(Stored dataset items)
>>>>

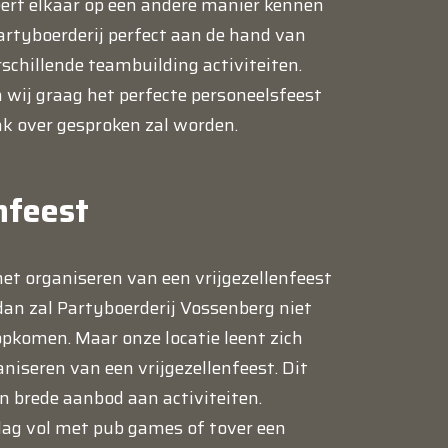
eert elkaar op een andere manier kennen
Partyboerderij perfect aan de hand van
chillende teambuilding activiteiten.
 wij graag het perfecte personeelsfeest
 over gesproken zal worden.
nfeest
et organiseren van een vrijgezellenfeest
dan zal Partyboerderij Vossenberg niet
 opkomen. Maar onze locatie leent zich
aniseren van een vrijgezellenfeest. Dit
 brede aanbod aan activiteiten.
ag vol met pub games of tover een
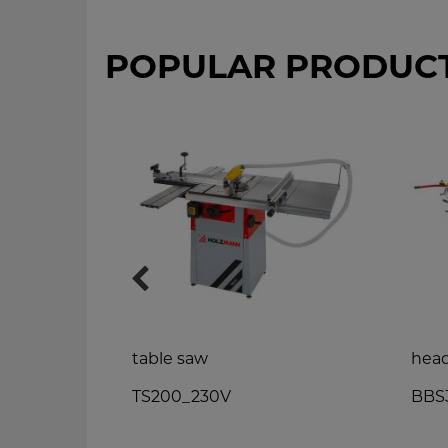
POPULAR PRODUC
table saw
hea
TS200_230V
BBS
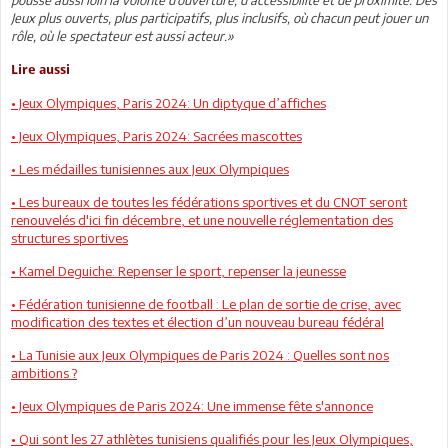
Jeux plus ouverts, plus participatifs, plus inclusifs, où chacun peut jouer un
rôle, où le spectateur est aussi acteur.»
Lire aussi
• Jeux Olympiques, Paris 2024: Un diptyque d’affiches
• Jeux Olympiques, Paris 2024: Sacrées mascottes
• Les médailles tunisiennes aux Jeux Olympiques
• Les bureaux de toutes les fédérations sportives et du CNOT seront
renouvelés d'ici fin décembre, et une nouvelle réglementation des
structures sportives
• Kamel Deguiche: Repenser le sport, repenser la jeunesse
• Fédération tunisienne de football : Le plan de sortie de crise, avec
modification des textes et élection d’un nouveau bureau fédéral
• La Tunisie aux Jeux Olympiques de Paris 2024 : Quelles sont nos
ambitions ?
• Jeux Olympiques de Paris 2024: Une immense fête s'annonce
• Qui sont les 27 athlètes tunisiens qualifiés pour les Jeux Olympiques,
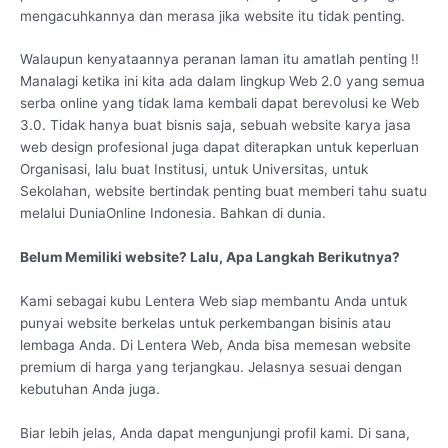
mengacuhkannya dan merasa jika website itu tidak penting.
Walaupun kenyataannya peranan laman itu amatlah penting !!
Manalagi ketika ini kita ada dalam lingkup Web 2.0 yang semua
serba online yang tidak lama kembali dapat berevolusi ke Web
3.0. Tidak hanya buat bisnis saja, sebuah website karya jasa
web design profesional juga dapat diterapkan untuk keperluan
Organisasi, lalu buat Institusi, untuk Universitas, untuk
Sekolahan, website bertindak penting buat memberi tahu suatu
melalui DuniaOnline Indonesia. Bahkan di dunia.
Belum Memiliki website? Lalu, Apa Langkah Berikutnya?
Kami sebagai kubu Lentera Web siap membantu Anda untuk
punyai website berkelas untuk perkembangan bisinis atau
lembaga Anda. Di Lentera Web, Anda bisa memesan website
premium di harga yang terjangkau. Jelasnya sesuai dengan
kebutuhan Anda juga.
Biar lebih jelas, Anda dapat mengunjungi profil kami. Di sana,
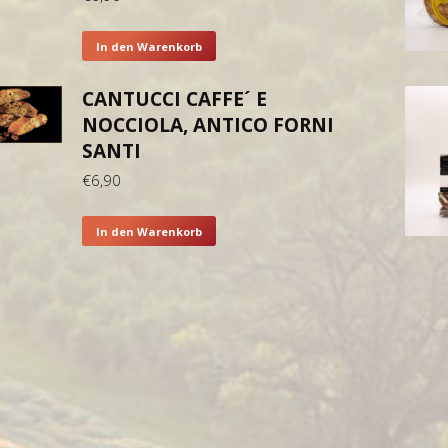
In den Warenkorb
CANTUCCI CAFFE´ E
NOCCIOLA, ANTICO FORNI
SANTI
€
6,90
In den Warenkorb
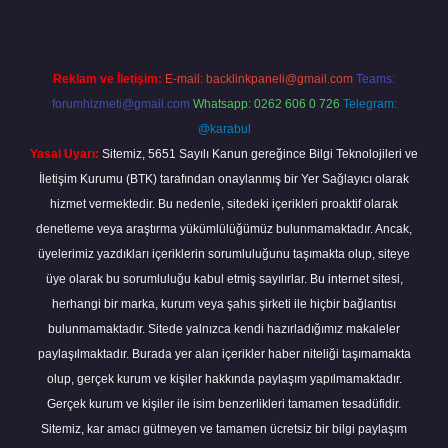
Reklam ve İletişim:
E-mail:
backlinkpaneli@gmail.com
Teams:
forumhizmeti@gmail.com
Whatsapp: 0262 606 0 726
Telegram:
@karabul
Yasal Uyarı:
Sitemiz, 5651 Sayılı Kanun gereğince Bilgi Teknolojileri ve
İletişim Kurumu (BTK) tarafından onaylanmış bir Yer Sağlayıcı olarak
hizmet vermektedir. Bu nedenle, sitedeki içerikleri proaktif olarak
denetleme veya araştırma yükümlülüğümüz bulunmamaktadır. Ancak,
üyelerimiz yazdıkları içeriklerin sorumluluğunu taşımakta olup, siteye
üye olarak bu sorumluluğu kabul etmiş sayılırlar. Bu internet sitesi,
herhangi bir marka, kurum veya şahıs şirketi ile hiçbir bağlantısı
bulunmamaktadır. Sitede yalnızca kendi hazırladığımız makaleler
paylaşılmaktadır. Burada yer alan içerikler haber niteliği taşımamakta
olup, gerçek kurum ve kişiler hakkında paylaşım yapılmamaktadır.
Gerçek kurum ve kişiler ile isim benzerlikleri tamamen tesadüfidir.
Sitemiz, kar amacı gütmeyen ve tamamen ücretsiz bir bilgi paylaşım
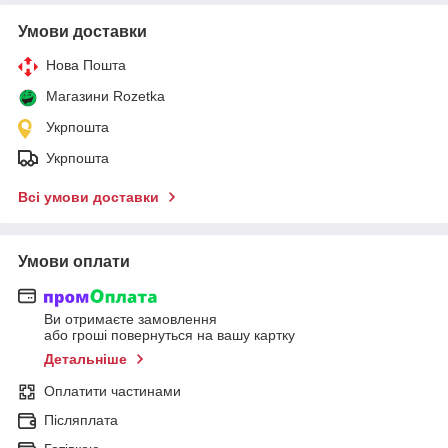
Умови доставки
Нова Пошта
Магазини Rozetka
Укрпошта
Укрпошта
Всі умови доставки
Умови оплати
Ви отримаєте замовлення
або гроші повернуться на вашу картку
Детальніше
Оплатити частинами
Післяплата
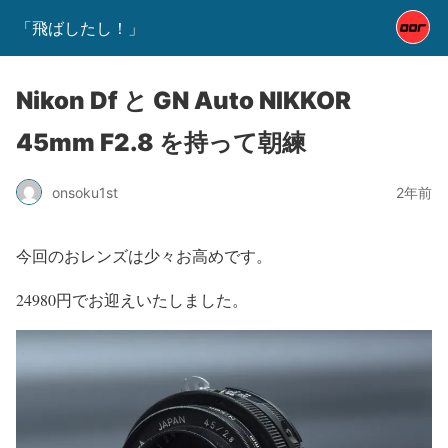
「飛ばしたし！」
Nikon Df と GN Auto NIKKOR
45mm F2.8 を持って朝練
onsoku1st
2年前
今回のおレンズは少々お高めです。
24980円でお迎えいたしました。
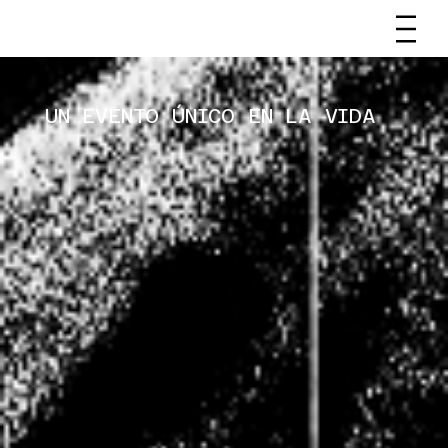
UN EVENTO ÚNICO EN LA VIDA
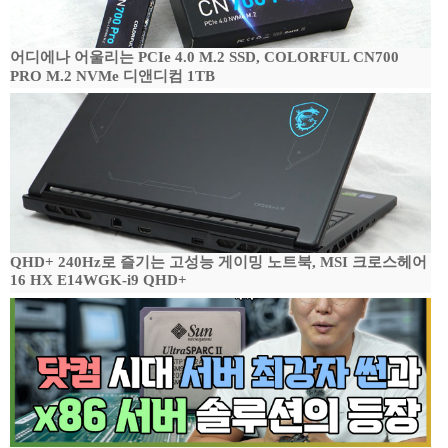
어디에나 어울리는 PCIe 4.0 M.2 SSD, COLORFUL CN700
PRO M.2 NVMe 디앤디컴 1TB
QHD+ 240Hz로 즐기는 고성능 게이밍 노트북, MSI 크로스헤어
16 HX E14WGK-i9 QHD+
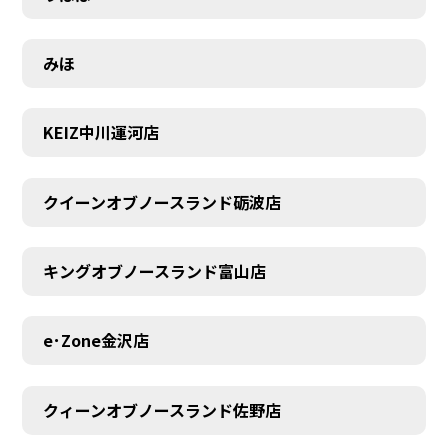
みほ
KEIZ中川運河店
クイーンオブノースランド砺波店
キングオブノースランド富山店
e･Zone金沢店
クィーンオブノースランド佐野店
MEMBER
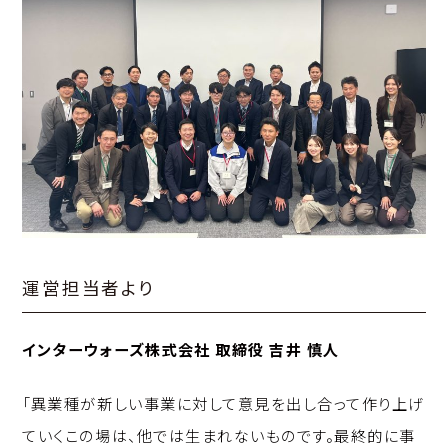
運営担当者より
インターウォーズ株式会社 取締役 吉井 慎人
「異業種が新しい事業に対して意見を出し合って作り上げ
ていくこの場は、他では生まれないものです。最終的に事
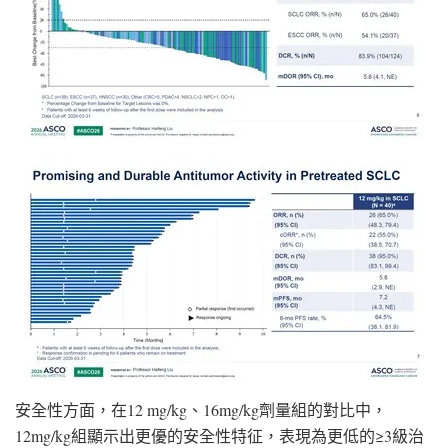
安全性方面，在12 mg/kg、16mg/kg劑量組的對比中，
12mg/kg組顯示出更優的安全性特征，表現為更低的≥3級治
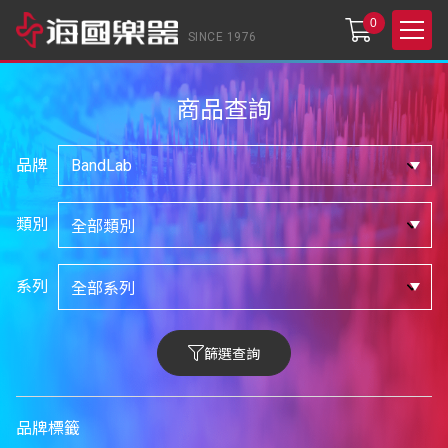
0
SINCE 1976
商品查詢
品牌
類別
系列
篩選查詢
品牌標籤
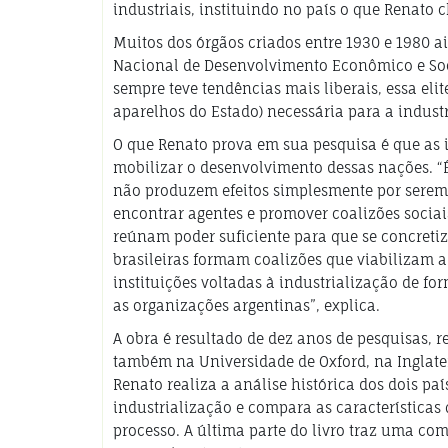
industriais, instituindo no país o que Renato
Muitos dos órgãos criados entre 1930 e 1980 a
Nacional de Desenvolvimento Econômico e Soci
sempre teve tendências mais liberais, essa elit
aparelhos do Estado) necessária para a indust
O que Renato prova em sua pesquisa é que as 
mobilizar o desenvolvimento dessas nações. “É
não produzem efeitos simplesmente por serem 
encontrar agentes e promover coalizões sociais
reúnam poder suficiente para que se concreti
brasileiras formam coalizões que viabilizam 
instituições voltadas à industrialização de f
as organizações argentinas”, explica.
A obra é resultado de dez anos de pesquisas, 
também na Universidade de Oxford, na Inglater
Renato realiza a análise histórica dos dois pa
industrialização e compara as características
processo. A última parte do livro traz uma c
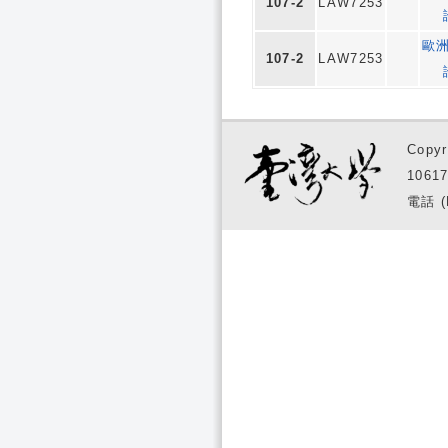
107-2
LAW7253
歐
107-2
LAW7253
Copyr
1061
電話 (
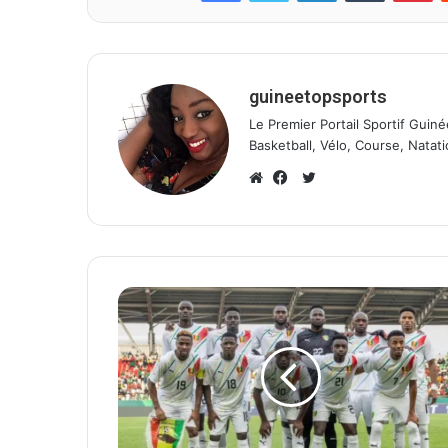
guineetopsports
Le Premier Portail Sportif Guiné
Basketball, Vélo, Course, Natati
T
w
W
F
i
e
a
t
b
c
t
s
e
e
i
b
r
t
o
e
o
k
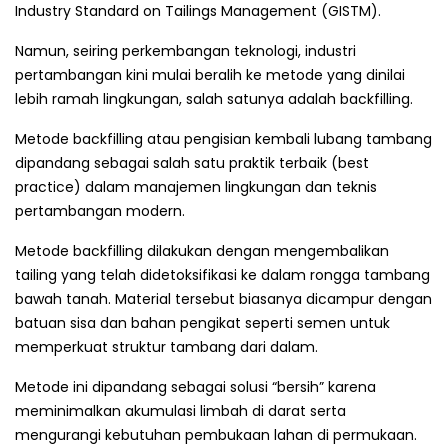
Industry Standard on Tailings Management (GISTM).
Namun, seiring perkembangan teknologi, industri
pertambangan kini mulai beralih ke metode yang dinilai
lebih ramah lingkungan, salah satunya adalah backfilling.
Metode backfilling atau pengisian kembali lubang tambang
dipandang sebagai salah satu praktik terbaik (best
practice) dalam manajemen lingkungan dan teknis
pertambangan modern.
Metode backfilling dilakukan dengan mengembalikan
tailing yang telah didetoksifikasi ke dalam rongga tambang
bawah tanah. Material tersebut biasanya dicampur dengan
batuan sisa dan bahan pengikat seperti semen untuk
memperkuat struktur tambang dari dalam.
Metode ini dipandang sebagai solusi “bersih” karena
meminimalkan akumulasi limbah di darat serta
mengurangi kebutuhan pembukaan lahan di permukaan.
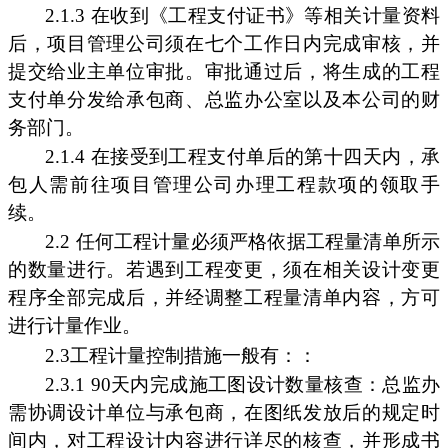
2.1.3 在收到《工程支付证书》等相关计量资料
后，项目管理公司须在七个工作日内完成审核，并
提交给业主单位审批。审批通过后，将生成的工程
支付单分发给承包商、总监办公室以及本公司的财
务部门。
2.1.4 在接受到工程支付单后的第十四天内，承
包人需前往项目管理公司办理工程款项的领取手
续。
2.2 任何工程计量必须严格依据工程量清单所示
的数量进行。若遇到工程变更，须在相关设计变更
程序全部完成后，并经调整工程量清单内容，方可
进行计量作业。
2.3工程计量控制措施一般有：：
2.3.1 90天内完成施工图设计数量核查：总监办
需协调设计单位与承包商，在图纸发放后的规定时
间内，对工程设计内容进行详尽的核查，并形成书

<<<<

To do: In the entries above, which lines run from the one with "Organisasi, lalu buat" up to and including the one with "Sitemiz, 5651 Sayılı"? Write them out exactly, without the pictures.

Task result:
Organisasi, lalu buat Institusi, untuk Universitas, untuk
Sekolahan, website bertindak penting buat memberi tahu suatu
melalui DuniaOnline Indonesia. Bahkan di dunia.
Belum Memiliki website? Lalu, Apa Langkah Berikutnya?
Kami sebagai kubu Lentera Web siap membantu Anda untuk
punyai website berkelas untuk perkembangan bisinis atau
lembaga Anda. Di Lentera Web, Anda bisa memesan website
premium di harga yang terjangkau. Jelasnya sesuai dengan
kebutuhan Anda juga.
Biar lebih jelas, Anda dapat mengunjungi profil kami. Di sana,
In den Warenkorb
CANTUCCI CAFFE´ E
NOCCIOLA, ANTICO FORNI
SANTI
€
6,90
In den Warenkorb
Reklam ve İletişim:
E-mail:
backlinkpaneli@gmail.com
Teams:
forumhizmeti@gmail.com
Whatsapp: 0262 606 0 726
Telegram:
@karabul
Yasal Uyarı:
Sitemiz, 5651 Sayılı Kanun gereğince Bilgi Teknolojileri ve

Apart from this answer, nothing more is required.